SUMMARY ADDANDUM: LSM recovering after error OK, what about FAILING in volprint ?

From: Martin Rønde Andersen - mail.dk (martin.roende@mail.dk)
Date: Mon Jan 14 2008 - 15:35:35 EST


Below is the correct syntaks for fixing this issue.
It is the physical disk name you should use.

Here is also a snippet from a 5.1A release node.
http://www.helsinki.fi/atk/unix/dec_manuals/DOC_51A/HTML/ARHH1DTE/NWRKSCXX.HTM

-----------------------------------------------------------------------------------------------------

      3.6.1 LSM Commands Fail When Disk Left in Failing State

When a node boots into an existing cluster and has connectivity to a
failed device, it automatically brings the device online and
reestablishes the associations with appropriate disk media records.
After this process, the disk is occasionally left in the failing state,
which prevents the disk from being used when space is requested by
commands such as |*volassist*|.

- RECORD SET
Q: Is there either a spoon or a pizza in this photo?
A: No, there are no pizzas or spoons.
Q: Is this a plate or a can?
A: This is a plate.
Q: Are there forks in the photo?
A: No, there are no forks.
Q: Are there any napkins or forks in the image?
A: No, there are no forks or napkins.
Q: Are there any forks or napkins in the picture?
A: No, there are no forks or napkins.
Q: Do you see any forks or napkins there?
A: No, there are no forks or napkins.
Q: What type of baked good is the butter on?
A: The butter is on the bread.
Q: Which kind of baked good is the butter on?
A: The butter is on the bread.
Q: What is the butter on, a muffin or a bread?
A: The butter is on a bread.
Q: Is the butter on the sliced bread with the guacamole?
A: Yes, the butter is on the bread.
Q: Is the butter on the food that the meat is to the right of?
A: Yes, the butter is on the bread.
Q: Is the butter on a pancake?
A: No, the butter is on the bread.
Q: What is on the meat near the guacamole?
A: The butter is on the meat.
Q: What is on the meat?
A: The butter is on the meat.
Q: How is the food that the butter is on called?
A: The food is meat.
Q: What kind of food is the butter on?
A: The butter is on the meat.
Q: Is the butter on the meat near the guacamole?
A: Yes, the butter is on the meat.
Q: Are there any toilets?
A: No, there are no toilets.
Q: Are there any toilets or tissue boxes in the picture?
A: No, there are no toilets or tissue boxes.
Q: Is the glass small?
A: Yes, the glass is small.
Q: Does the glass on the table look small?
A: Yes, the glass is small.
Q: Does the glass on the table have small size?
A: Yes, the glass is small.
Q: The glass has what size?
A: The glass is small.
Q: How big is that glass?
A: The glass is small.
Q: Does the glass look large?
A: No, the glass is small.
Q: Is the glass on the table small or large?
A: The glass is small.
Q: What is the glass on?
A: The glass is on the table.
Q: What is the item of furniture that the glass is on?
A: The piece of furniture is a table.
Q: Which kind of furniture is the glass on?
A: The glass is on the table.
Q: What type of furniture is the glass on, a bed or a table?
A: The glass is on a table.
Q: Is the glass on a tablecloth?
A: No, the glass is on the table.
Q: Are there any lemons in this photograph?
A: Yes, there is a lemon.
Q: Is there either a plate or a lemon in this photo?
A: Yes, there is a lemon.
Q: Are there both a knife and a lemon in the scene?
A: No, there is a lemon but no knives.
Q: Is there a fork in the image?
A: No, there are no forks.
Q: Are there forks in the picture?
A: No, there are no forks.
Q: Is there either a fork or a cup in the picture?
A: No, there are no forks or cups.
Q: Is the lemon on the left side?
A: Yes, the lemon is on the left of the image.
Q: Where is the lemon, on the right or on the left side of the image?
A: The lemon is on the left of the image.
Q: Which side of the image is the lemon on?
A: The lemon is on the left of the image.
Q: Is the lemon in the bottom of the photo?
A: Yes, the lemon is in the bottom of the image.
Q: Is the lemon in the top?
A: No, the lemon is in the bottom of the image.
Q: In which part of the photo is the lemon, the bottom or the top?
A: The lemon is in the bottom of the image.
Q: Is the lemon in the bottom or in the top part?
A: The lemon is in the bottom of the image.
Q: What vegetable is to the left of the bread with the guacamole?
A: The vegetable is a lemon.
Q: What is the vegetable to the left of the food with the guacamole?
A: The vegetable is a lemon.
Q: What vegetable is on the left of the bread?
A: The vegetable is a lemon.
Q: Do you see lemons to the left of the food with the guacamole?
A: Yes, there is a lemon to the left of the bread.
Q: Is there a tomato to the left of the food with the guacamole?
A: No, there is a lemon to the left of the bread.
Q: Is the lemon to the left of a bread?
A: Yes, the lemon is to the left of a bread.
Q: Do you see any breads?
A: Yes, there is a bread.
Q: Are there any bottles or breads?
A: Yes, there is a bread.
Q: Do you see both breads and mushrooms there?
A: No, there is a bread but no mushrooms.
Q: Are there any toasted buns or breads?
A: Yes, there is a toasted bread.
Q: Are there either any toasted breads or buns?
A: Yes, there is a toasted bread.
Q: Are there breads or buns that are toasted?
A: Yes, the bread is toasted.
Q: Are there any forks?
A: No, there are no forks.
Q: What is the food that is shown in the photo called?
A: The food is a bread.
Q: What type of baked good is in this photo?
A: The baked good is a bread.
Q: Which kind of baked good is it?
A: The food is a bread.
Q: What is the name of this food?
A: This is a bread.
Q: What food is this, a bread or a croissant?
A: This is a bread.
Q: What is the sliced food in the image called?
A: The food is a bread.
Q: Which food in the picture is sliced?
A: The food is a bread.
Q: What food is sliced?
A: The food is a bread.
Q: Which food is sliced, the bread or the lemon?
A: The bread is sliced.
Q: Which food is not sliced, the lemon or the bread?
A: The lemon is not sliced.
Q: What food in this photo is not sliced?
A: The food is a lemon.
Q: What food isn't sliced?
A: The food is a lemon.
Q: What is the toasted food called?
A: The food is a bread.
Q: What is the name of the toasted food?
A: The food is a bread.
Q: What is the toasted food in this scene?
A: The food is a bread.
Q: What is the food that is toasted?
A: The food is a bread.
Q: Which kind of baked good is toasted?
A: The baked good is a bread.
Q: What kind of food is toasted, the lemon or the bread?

- WORK INSTRUCTION A
Please echo the LSM failing-state post exactly, everything from "From: Martin Rønde" down to "5.1A release node.".
- WORK INSTRUCTION B
Please duplicate the records exactly, everything from their start down to the line containing "A: No, the glass is on the table.", and nothing beyond it.

- EXERCISE OUTPUT A
From: Martin Rønde Andersen - mail.dk (martin.roende@mail.dk)
Date: Mon Jan 14 2008 - 15:35:35 EST


Below is the correct syntaks for fixing this issue.
It is the physical disk name you should use.

Here is also a snippet from a 5.1A release node.

- EXERCISE OUTPUT B
Q: Is there either a spoon or a pizza in this photo?
A: No, there are no pizzas or spoons.
Q: Is this a plate or a can?
A: This is a plate.
Q: Are there forks in the photo?
A: No, there are no forks.
Q: Are there any napkins or forks in the image?
A: No, there are no forks or napkins.
Q: Are there any forks or napkins in the picture?
A: No, there are no forks or napkins.
Q: Do you see any forks or napkins there?
A: No, there are no forks or napkins.
Q: What type of baked good is the butter on?
A: The butter is on the bread.
Q: Which kind of baked good is the butter on?
A: The butter is on the bread.
Q: What is the butter on, a muffin or a bread?
A: The butter is on a bread.
Q: Is the butter on the sliced bread with the guacamole?
A: Yes, the butter is on the bread.
Q: Is the butter on the food that the meat is to the right of?
A: Yes, the butter is on the bread.
Q: Is the butter on a pancake?
A: No, the butter is on the bread.
Q: What is on the meat near the guacamole?
A: The butter is on the meat.
Q: What is on the meat?
A: The butter is on the meat.
Q: How is the food that the butter is on called?
A: The food is meat.
Q: What kind of food is the butter on?
A: The butter is on the meat.
Q: Is the butter on the meat near the guacamole?
A: Yes, the butter is on the meat.
Q: Are there any toilets?
A: No, there are no toilets.
Q: Are there any toilets or tissue boxes in the picture?
A: No, there are no toilets or tissue boxes.
Q: Is the glass small?
A: Yes, the glass is small.
Q: Does the glass on the table look small?
A: Yes, the glass is small.
Q: Does the glass on the table have small size?
A: Yes, the glass is small.
Q: The glass has what size?
A: The glass is small.
Q: How big is that glass?
A: The glass is small.
Q: Does the glass look large?
A: No, the glass is small.
Q: Is the glass on the table small or large?
A: The glass is small.
Q: What is the glass on?
A: The glass is on the table.
Q: What is the item of furniture that the glass is on?
A: The piece of furniture is a table.
Q: Which kind of furniture is the glass on?
A: The glass is on the table.
Q: What type of furniture is the glass on, a bed or a table?
A: The glass is on a table.
Q: Is the glass on a tablecloth?
A: No, the glass is on the table.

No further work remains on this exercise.